[Collected data entries]
*** Block opens ***

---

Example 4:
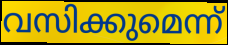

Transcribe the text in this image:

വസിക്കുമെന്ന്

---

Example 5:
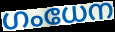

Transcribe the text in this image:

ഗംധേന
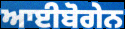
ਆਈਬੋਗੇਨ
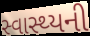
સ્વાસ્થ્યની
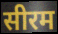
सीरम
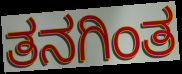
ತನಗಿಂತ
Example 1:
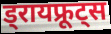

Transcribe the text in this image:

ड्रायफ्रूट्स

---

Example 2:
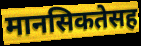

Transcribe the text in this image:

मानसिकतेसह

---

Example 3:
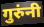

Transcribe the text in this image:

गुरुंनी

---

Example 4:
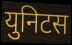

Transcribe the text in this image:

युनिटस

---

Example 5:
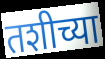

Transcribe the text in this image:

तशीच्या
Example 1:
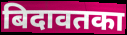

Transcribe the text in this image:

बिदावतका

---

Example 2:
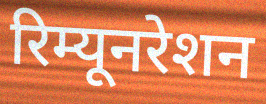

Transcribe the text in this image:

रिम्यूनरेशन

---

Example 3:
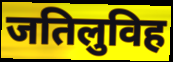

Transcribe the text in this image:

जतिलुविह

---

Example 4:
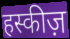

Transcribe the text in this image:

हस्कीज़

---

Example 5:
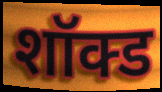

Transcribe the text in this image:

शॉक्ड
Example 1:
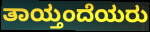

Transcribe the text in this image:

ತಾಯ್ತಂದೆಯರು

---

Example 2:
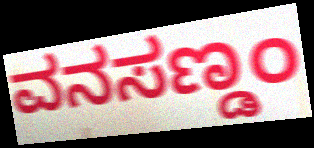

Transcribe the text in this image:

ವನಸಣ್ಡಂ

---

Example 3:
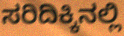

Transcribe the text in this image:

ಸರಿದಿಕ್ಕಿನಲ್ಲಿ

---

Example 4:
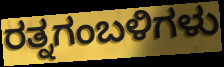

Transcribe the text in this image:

*** Block closes ***

*ABOUT THIS EXERCISE*: Keep the pictures out while you retype all of the data above exactly as it appears.

*SOLUTION*:
---

Example 4:

Transcribe the text in this image:

വസിക്കുമെന്ന്

---

Example 5:

Transcribe the text in this image:

ഗംധേന
ਆਈਬੋਗੇਨ
સ્વાસ્થ્યની
सीरम
ತನಗಿಂತ
Example 1:

Transcribe the text in this image:

ड्रायफ्रूट्स

---

Example 2:

Transcribe the text in this image:

मानसिकतेसह

---

Example 3:

Transcribe the text in this image:

गुरुंनी

---

Example 4:

Transcribe the text in this image:

युनिटस

---

Example 5:

Transcribe the text in this image:

तशीच्या
Example 1:

Transcribe the text in this image:

बिदावतका

---

Example 2:

Transcribe the text in this image:

रिम्यूनरेशन

---

Example 3:

Transcribe the text in this image:

जतिलुविह

---

Example 4:

Transcribe the text in this image:

हस्कीज़

---

Example 5:

Transcribe the text in this image:

शॉक्ड
Example 1:

Transcribe the text in this image:

ತಾಯ್ತಂದೆಯರು

---

Example 2:

Transcribe the text in this image:

ವನಸಣ್ಡಂ

---

Example 3:

Transcribe the text in this image:

ಸರಿದಿಕ್ಕಿನಲ್ಲಿ

---

Example 4:

Transcribe the text in this image:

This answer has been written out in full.